This document discusses cyber crime in the context of new technologies like mobile devices and social media. It begins with an overview of common cyber attack methods and definitions of cyber security and cyber crime. It then examines how new technologies like cloud, mobile, big data/analytics and social media create new opportunities for cyber criminals while also making systems harder to defend. Specific challenges of mobile devices, bring your own devices, and social media are outlined. The document advocates a risk management approach to counter cyber crime that balances technical and people mitigations and calls for building security into new technologies from the start. It concludes by assessing preparedness and calling for a risk-aware culture to ensure fitness for purpose with emerging threats.
Traditionally, the attackers came from the Internet. They usually used some standard or generic malware, hacking technique or ddos tool, attacked critical infrastructure and tested what they could get their hands on. With that scenario, protecting the infrastructure was usually sufficient.

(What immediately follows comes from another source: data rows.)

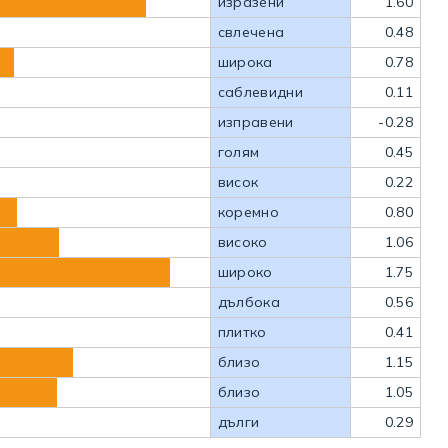
изразени
1.60
свлечена
0.48
широка
0.78
саблевидни
0.11
изправени
-0.28
голям
0.45
висок
0.22
коремно
0.80
високо
1.06
широко
1.75
дълбока
0.56
плитко
0.41
близо
1.15
близо
1.05
дълги
0.29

With APT, this scenario has changed. Attackers are looking for specific data or infrastructure to target and they are very persistent in getting there. They are still using some kind of malware or exploit to get there, but they are usually very advanced, zero day versions, and often employ multiple exploits at once. And the number of possible entry points has increased greatly – there are still servers to be attacked, but also desktop PCs, mobile devices such as laptops and mobile phones (often vulnerable and with closed systems, e.g. iPhone) and entry points such as social networks, which are all connected in some way these days. And the attack might not come from the Internet alone anymore – malware inserted through USB sticks is an emerging threat.